At the Hewlett Foundation, our communications team spent a great deal of time working with the foundation’s Education Program. It’s amazing what you can learn when you spend a lot of time with very smart people.

As President Obama prepares to reauthorize the federal Education bill, I thought back to what may be one of the most interesting conferences I’ve ever attended, which taught me a lot about education, conferences, and lobsters, and not necessarily in that order.

I also learned a lot about how we can and must do a better job of teaching our children.

Learning about lobsters at High Tech High.

Learning about lobsters at High Tech High.

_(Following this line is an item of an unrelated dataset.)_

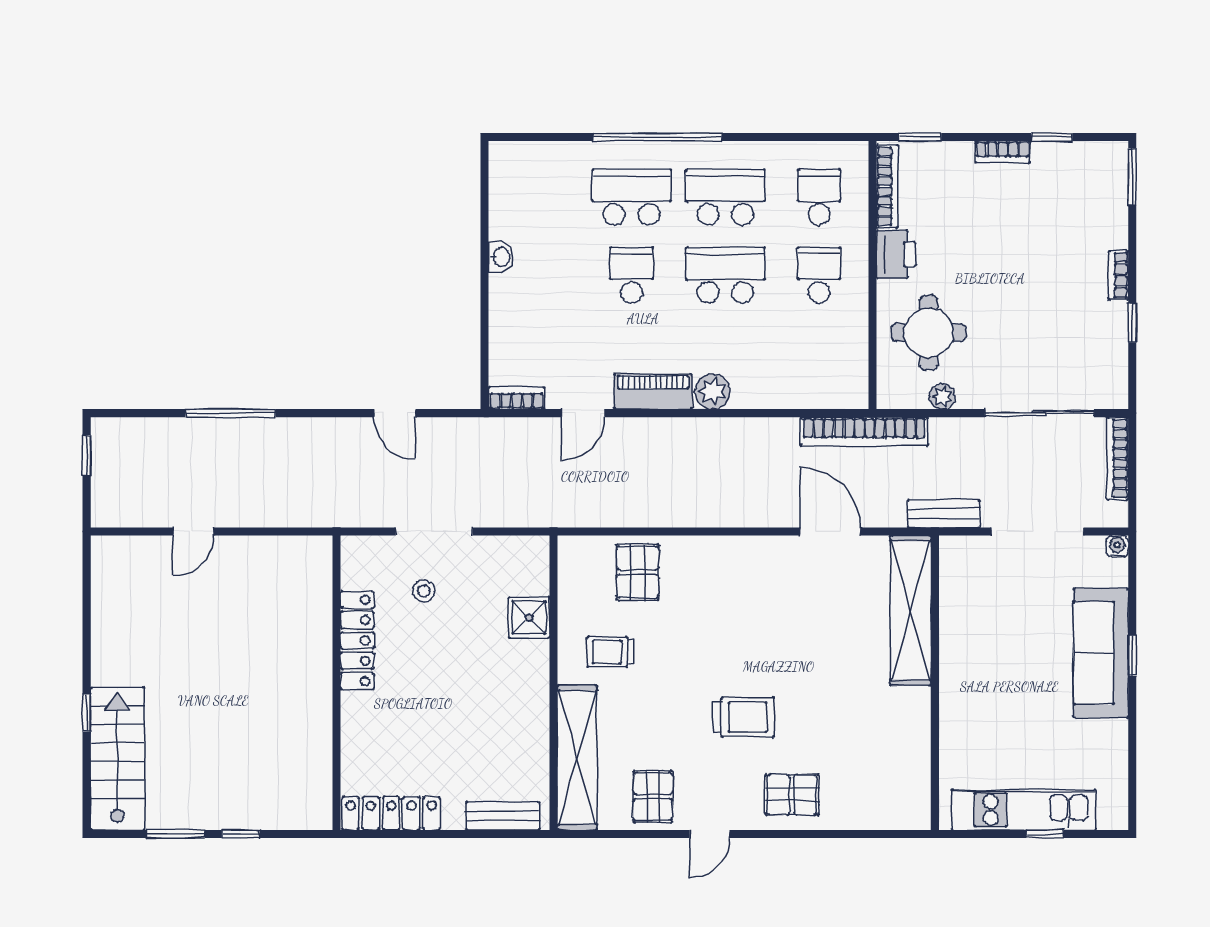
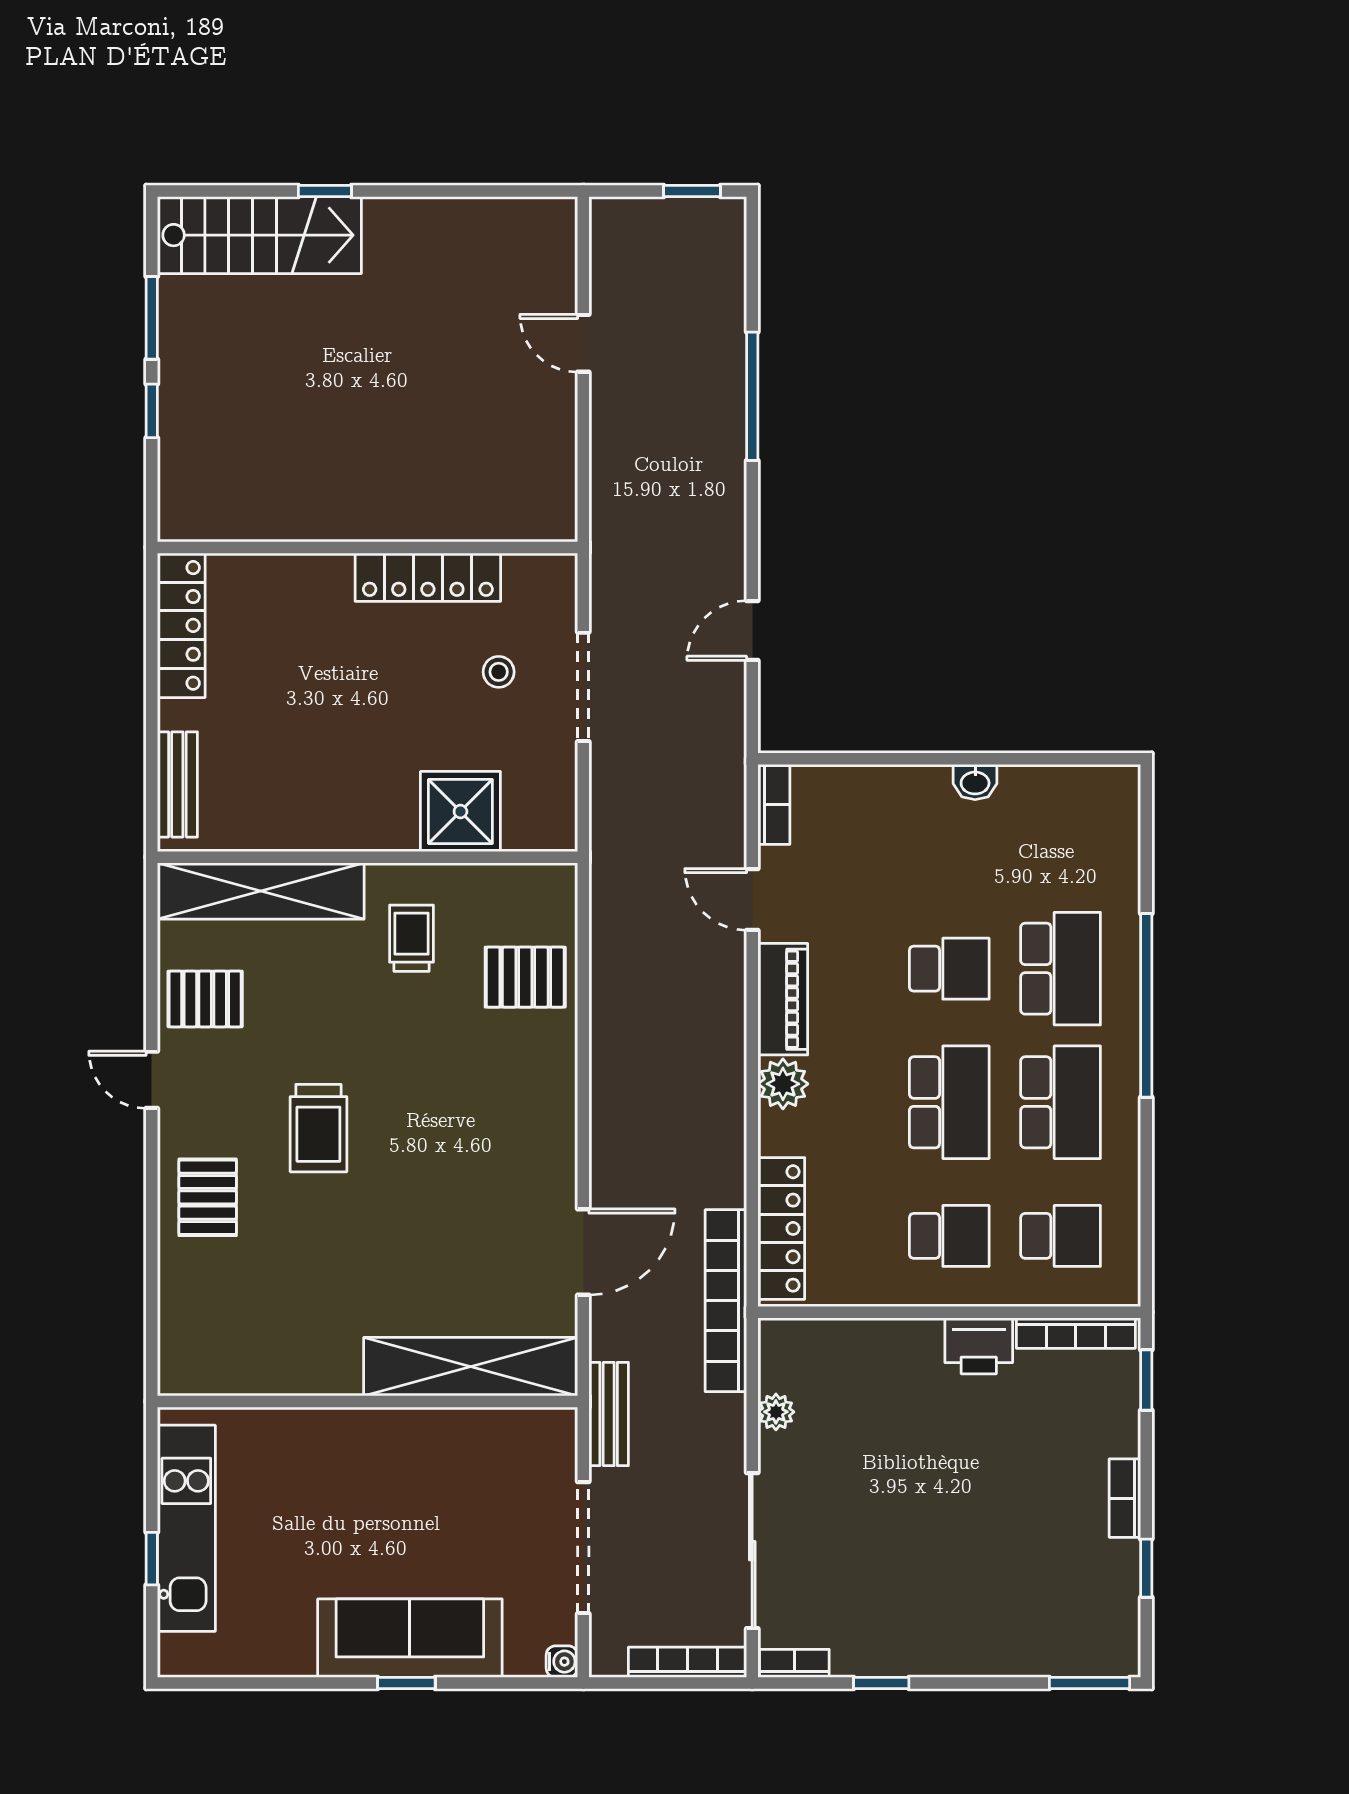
bookcase: (1118, 275) -> (794, 1663), moved
round table: (929, 333) -> (867, 1392), removed
locker: (814, 393) -> (781, 1228), added
shower: (529, 618) -> (460, 812), width x1.36, depth x1.36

Let me explain: the conference was funded by Hewlett’s education program in collaboration with the Raikes Foundation, and it was organized by one of Hewlett’s grantees, a public charter school in San Diego called High Tech High. It brought together teachers, administrators, and students from around the U.S. and elsewhere to exchange ideas about “deeper learning”—which is an entirely different way to educate our kids. Rather than list the various characteristics of deeper learning, let me explain how I spent my day at this deeper learning conference, in a session devoted almost entirely to learning about lobsters, and why that was a great thing. Then you’ll know what deeper learning is and why it’s so important that every child receives this kind of education.

The session, which lasted seven hours (yes, you read that right), took place in a classroom at High Tech High. There were thirty or so participants in the session, called “A Deep Dive into the World of Lobsters.” Other sessions included, among many others, “Parkitecture: Using Design and Technology to Support Deeper Learning”, and “Thinking BIG With Kids Who Are Small: A Deep Dive into Engineering and Literacy for All Ages”. Our session on lobsters was led by Ron Berger and Steven Levy of Expeditionary Learning, an organization that partners with public district and charter schools across the country. Seven hours seemed like a rather long time for a conference session. Having been in many one-hour conference sessions that felt like seven, I was nervous. I shouldn’t have been.

The chairs in the room were arranged in groups of five or six. We were invited over to a tank of lobsters, and asked to get with our partners and select a live lobster, which we placed in a small plastic container filled with cold water on our desk.

Ron then asked the group to conduct a set of scientific measurements. We had to measure the length and width of the lobster’s crusher and cutter claws, measure the length of the carapace, and then weigh the creature. Unsurprisingly, this raised a bunch of questions. What’s a carapace? Which claw is the crusher and which is the cutter? To what decimal place should we record the weight? Should we use ounces or grams? Millimeters or centimeters? And so on. Some of the answers were found in the set of materials we received; others required agreement among the entire class. Agreement was necessary, though, if we were going to be able to compare our data with other groups.

After a certain amount of negotiating, once we agreed on our standards, we recorded our measurements and added them to a large sheet of paper at the front of the class. With the data from all seven lobsters collected and shared, we were then asked to analyze one pair of data.

Our lobster gathering worksheet

Our lobster gathering worksheet

Our group chose to see if there was a correlation between the width of the two claws. We also found out that lobsters can be lefties or righties—some lobsters’ crushers are on the left, but most are on the right. We then graphed our results on large posters. Ron pointed out how often students working together in the classroom come up with questions that even the experts miss. Even better, these classes are occasionally even tasked with conducting some of the research!

Then we were given pencils, paper, markers, and watercolors and asked to do what Ron called a “scientific” drawing of our lobster. I consider myself a truly wretched artist, so this was particularly tough for me. After spending more time erasing than drawing, I finally produced something that was at least recognizably a lobster. This exercise required me to examine our lobster very carefully and I learned a lot about lobsters just by looking closely. I also learned that if I stuck with it, I could achieve more than I thought. This is part of what educators call an “academic mindset,” which also includes a student’s sense that they belong in an academic community, can succeed at a given task, and that the work has value for them. How much do we miss out on when we just give up because we don’t consider ourselves good at drawing—or math or science? Lots, I’m sure.